Throughout the world, 4.3 billion people use social media, which are especially popular among children. For example, 5.7 million under the age of 11 have Facebook, Instagram, or Snapchat accounts. Each of these social media platforms has age restrictions that are intended to keep young children from accessing them.
[Related: Why Social Media Plays an Important Role in Law Enforcement]
A Pew Research study found that 95 percent of teens between the ages of 13 and 17 reported having access to a smartphone and 45 percent indicated that they are online on a nearly constant basis.
Social Media Increases Risk of Children Being Exploited
Objectively, social media are not bad. The problem with their popularity among children is they increase the risk of being exploited by those involved in human trafficking and sex crimes. For example, the social medium video app TikTok has lately gained significant popularity with children with over 500 million users worldwide.
It is a platform where users are encouraged to post pictures of themselves dancing or engaging in some other physical activity. The problem is that there are not enough safety controls on TikTok, such as age verifications or content screening. A study by the National Society for the Prevention of Cruelty to Children surveyed 40,000 school-age children and found that 25 percent indicated they have livestreamed with a stranger on a social medium platform.
According to the Polaris Project, which focuses on combating human trafficking, traffickers use social media to recruit and exploit victims. The National Human Trafficking Hotline receives recruitment reports in all forms of sex and labor trafficking from different social media platforms.
Traffickers Use Social Media to Groom Victims
Like chatrooms and other areas of the internet, traffickers use social media to develop a relationship with their intended victims through false promises and coercion. Some social media victimization cases have even included offering false job opportunities.
In 2018, Congress enacted legislation designed to allow for the prosecution of online marketplaces that are used for sex trafficking, such as websites offering illicit services. However, social media create challenges as they are less obvious than traditional commercial sex websites.
Another challenge – traffickers use social media to stalk targeted minor victims or by impersonating someone using a profile of someone the intended victim might trust. Traffickers gain intelligence on their victims by examining their posts, comments that they have made on other posts, and comments made by the victims’ friends on their posts.
Traffickers exploit vulnerabilities such as purported common interests between the trafficker and the victim. Once trust is gained, the trafficker encourages the victim to meet him or send him a compromising picture, which is then used to extort the victim. Through this extortion the traffickers might threaten to release the picture to the victim’s family and friends if he or she won’t comply with his demands.
Parents Must Restrict the Privacy on Their Children’s Social Media Accounts
Parents have an important role in protecting their children from online predators. For many social media platforms, the security default is often set at public, which means anyone can see a child’s photographs and personal information. Therefore, parents need to restrict the privacy on their children’s social media accounts.

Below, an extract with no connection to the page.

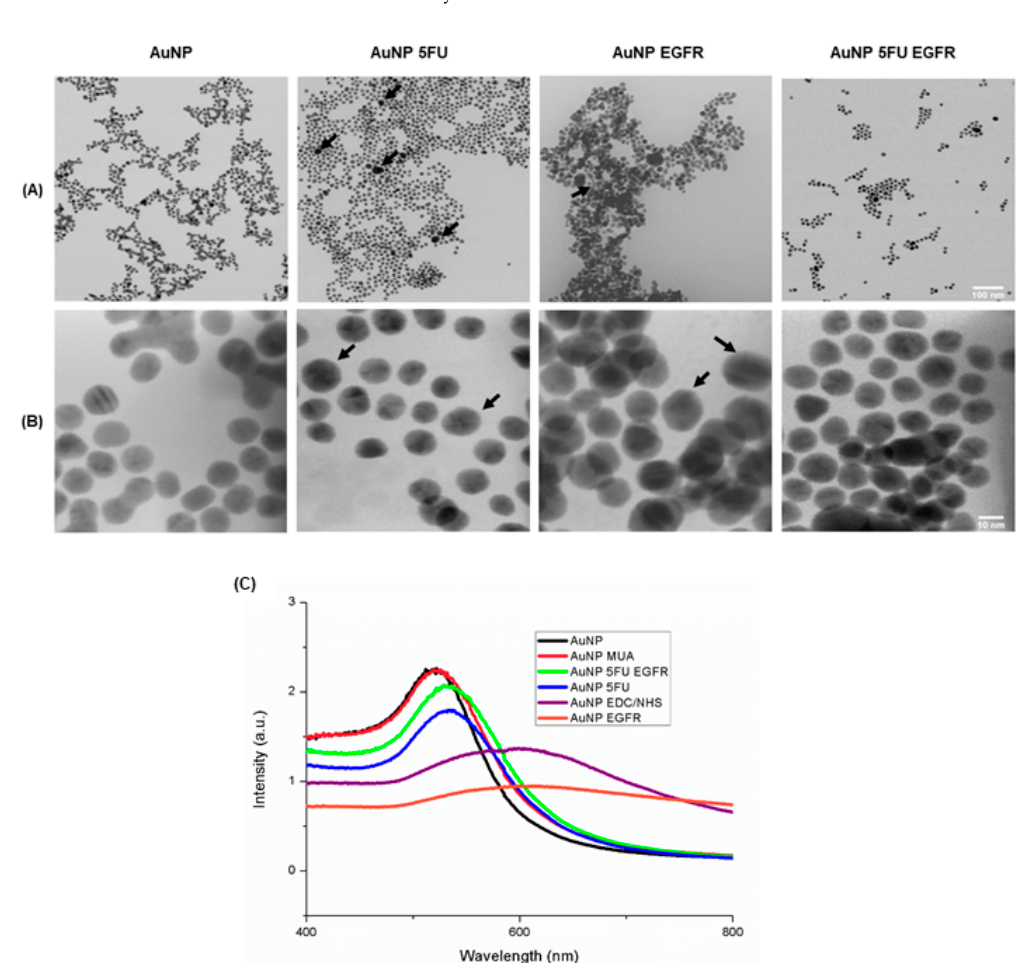
Figure 1. Physicochemical characterization of AuNP and constructs by transmission electron microscopy (TEM) of AuNP. The scales are in the sizes of ( A ) 100 nm and ( B ) 10 nm, respectively of AuNP; AuNP 5FU; AuNP EGFR and AuNP 5FU EGFR. ( C ) UV-vis spectra: on black line AuNP without modification; on pink line, modified with MUA; on green line modified with 5FU EGFR; on blue line AuNP 5FU; on purple line EDC/NHS and on orange line EGFR.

It is important to note that even using privacy settings, posted information is still in the public domain. As a result, it is important to ensure that personal information such as cell phone numbers and addresses are not posted.
The next step is to teach children the importance of not sharing any personal information with online strangers; also, to ensure that they do not accept friend requests from people they do not know. Since traffickers may use fake profiles using the names of the child’s friends, it is important for parents to thoroughly check online profiles before they are accepted by ensuring there is a timeline that shows the profile is legitimate.
Proper parental oversight of their children’s social media accounts, and teaching them about the dangers associated with social media, can reduce the risk of their being targeted or exploited by human traffickers.
Comment
One thing that stuck out to me in this article was even though it mentioned the obvious threat that social media has on children which is public access to them, it mentioned specifically how it is a common practice of our culture for people but more specifically children to chat with strangers and even live stream. That made me think of the numerous “Omegle chat” clips and thumbnails floating around YouTube which seems harmless at first but in hindsight is dangerous for younger audiences because it perpetuates that having online access to strangers is normal.